An awful event from the annals of WWII Navy lore and America’s sorry racial heritage is at the center of Paul Leaf’s “Mutiny at Port Chicago,” in its world premiere at the Ruskin Group Theater. The little-known instance of high-level institutional prejudice leading to a mass refusal to obey an order maintains interest, even though its presentation here rarely rises above the pedestrian.
Films have only rarely explored the role of black GIs and swabbies in the “Good War,” stage plays even less often, so Leaf is to be commended in unearthing the 1944 events around San Francisco’s East Bay as evidence of how cruelly they were employed. Most volunteered for combat but, underestimated and considered dispensable, they were shunted into backbreaking but dangerous menial tasks like loading ordnance onto transport ships.
When two vessels exploded on July 17, 1944, two-thirds of the 320 dead were African-Americans. And when hundreds of survivors balked at further ammo-hauling without safety precautions, it wasn’t insubordination but mutiny with which 50 were charged — the largest such case in U.S. naval history.

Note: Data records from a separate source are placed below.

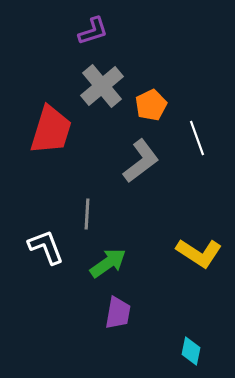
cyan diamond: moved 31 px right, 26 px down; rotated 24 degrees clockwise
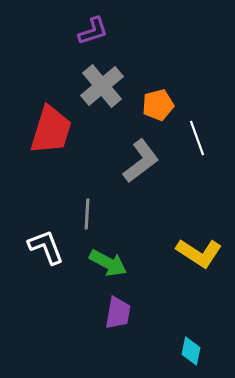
orange pentagon: moved 7 px right; rotated 12 degrees clockwise
green arrow: rotated 63 degrees clockwise
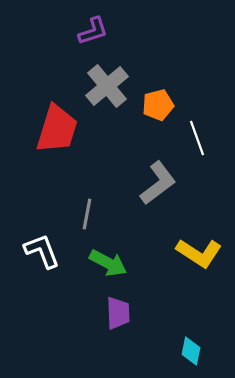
gray cross: moved 5 px right
red trapezoid: moved 6 px right, 1 px up
gray L-shape: moved 17 px right, 22 px down
gray line: rotated 8 degrees clockwise
white L-shape: moved 4 px left, 4 px down
purple trapezoid: rotated 12 degrees counterclockwise
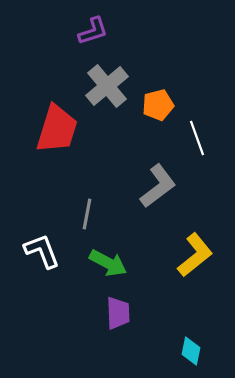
gray L-shape: moved 3 px down
yellow L-shape: moved 4 px left, 2 px down; rotated 72 degrees counterclockwise
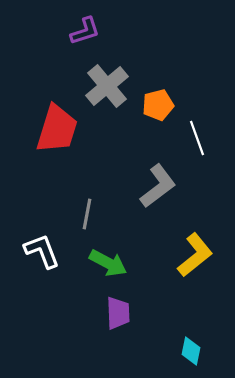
purple L-shape: moved 8 px left
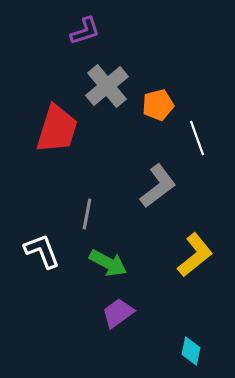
purple trapezoid: rotated 124 degrees counterclockwise
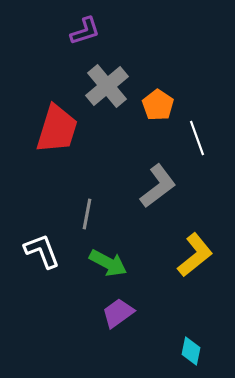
orange pentagon: rotated 24 degrees counterclockwise
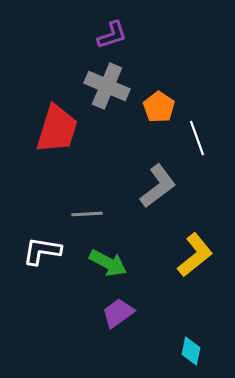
purple L-shape: moved 27 px right, 4 px down
gray cross: rotated 27 degrees counterclockwise
orange pentagon: moved 1 px right, 2 px down
gray line: rotated 76 degrees clockwise
white L-shape: rotated 60 degrees counterclockwise
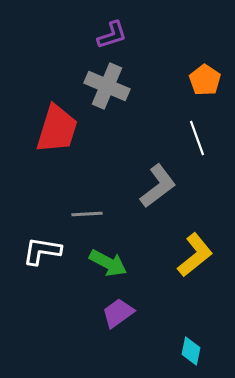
orange pentagon: moved 46 px right, 27 px up
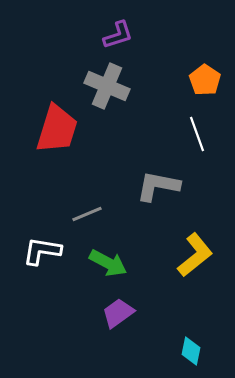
purple L-shape: moved 6 px right
white line: moved 4 px up
gray L-shape: rotated 132 degrees counterclockwise
gray line: rotated 20 degrees counterclockwise
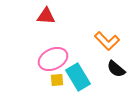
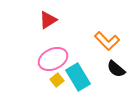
red triangle: moved 2 px right, 4 px down; rotated 36 degrees counterclockwise
yellow square: rotated 32 degrees counterclockwise
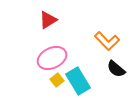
pink ellipse: moved 1 px left, 1 px up
cyan rectangle: moved 4 px down
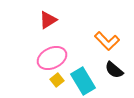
black semicircle: moved 2 px left, 1 px down
cyan rectangle: moved 5 px right
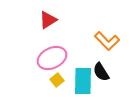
black semicircle: moved 13 px left, 2 px down; rotated 18 degrees clockwise
cyan rectangle: rotated 32 degrees clockwise
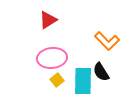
pink ellipse: rotated 20 degrees clockwise
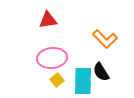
red triangle: rotated 24 degrees clockwise
orange L-shape: moved 2 px left, 2 px up
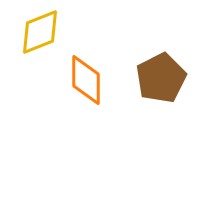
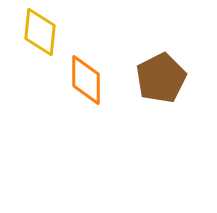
yellow diamond: rotated 63 degrees counterclockwise
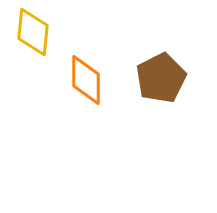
yellow diamond: moved 7 px left
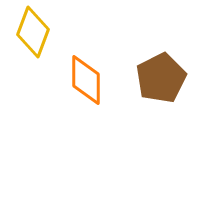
yellow diamond: rotated 15 degrees clockwise
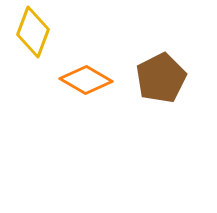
orange diamond: rotated 60 degrees counterclockwise
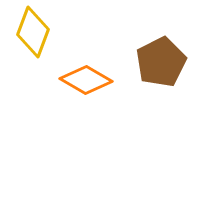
brown pentagon: moved 16 px up
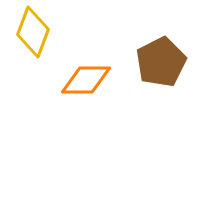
orange diamond: rotated 30 degrees counterclockwise
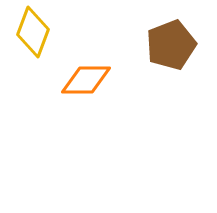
brown pentagon: moved 10 px right, 17 px up; rotated 6 degrees clockwise
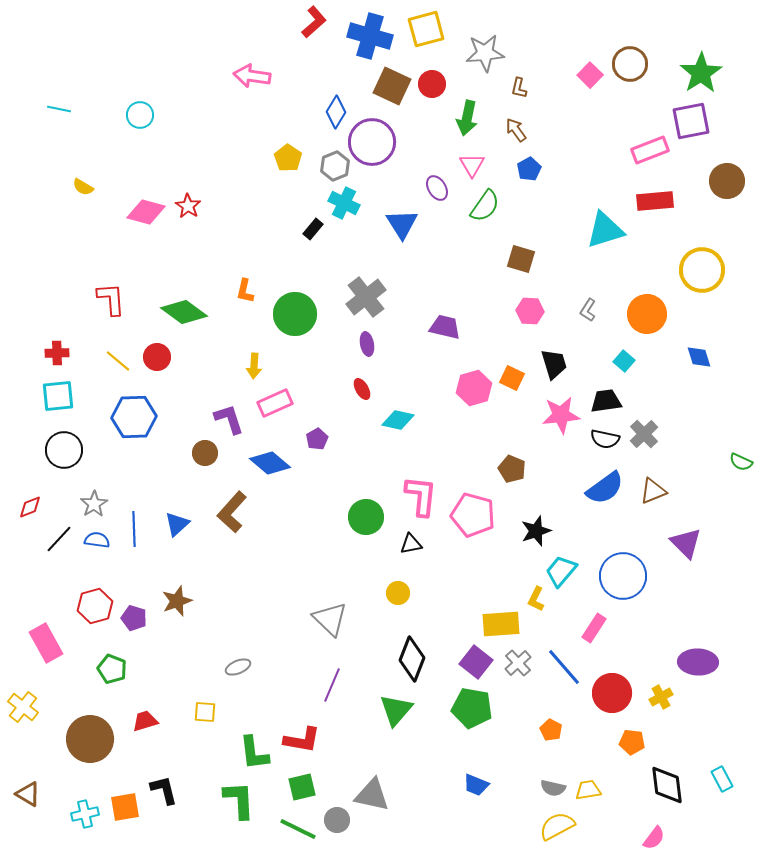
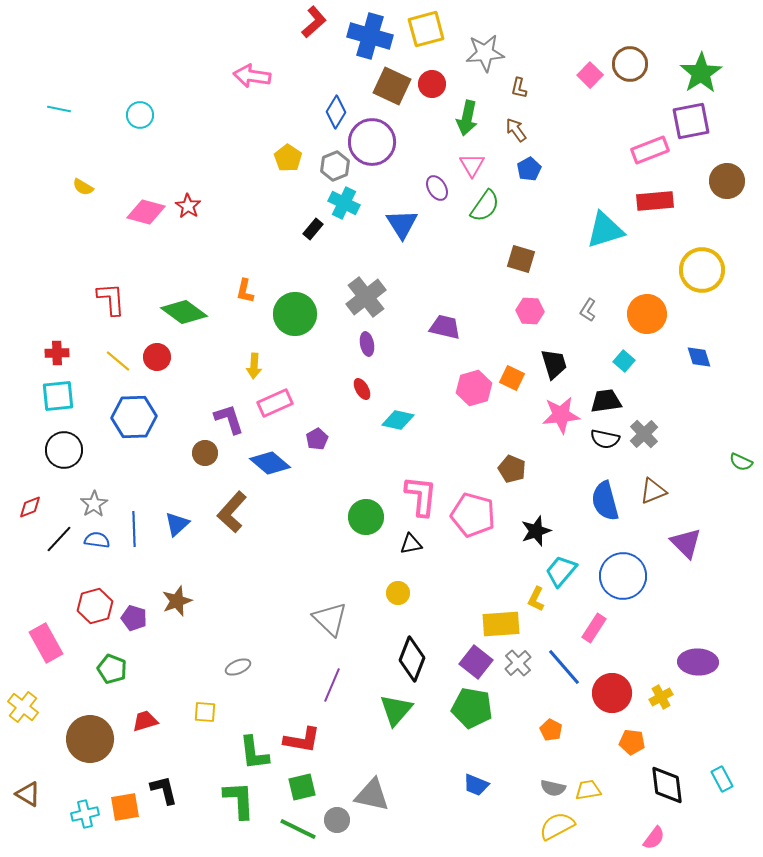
blue semicircle at (605, 488): moved 13 px down; rotated 111 degrees clockwise
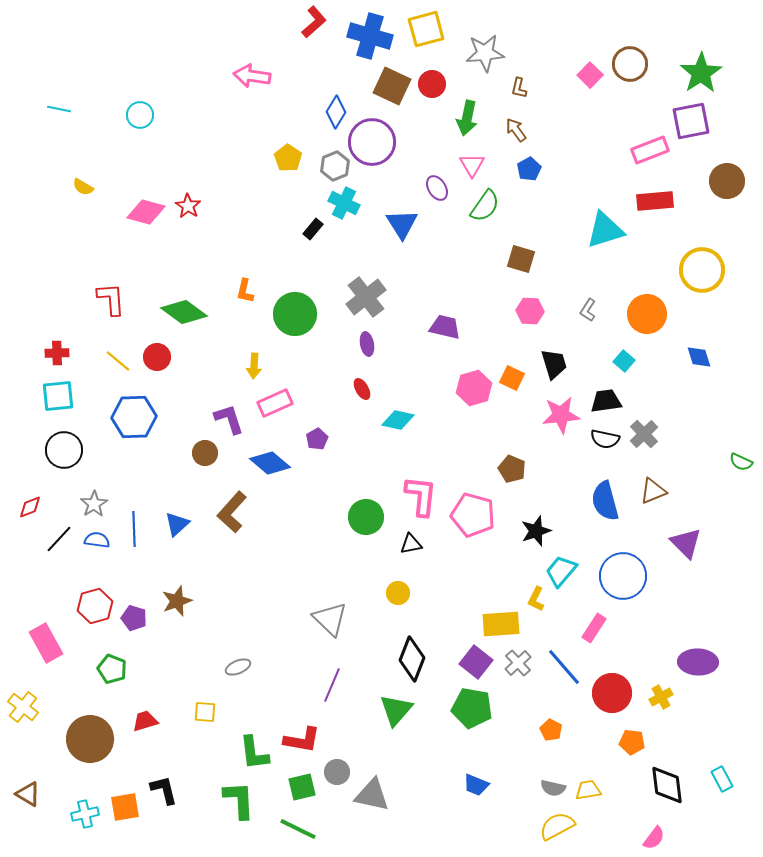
gray circle at (337, 820): moved 48 px up
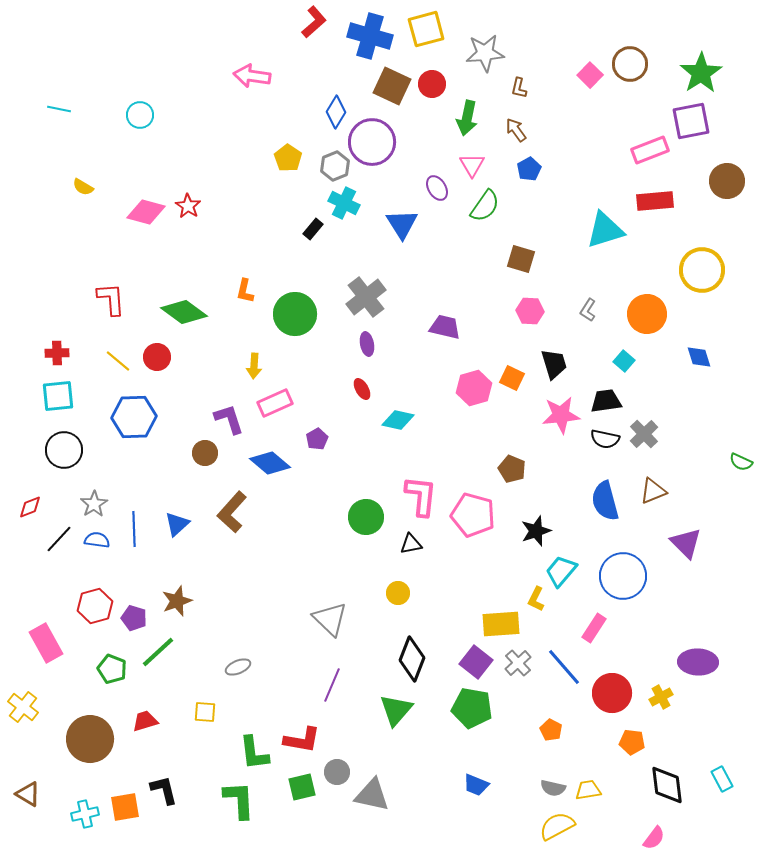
green line at (298, 829): moved 140 px left, 177 px up; rotated 69 degrees counterclockwise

Leaf has done the research but has not translated it into genuine drama. Exposition is shoveled out in ho-hum direct address, with multiple meaningful pauses inserted as if fearing we would otherwise fail to appreciate the situation’s gravity.
The four strong thesps chosen to represent the accused 50 (Pedro Coiscou, Durant Fowler, and especially Eric Bivens-Bush and J. Teddy Garces) engage in persuasive service roughhouse, and get in some good licks while on the witness stand. There’s tension in the courtroom scenes, even in a patently kangaroo court whose inquisition holds no mysteries because any question of the men’s innocence has already been cleared up for us.
But again, it’s as if the story can’t be trusted to evoke the right emotions, for the seamen are all written as one-dimensionally noble, while the top brass are a snarling pack of unregenerate racists and snobs, not a moral qualm among the bunch. (One of the worst of these men issues a shamed mea culpa during the epilogue, but since there’s no hint of ambivalence in his character up to that point, the reversal doesn’t convince.)
The underreported Port Chicago tragedy continues to await a mature, complex telling. In the meantime, helmer Leaf — who breaks up his play’s rhythms with needless clunky blackouts — should issue his officers a direct order to take greater command of their lines.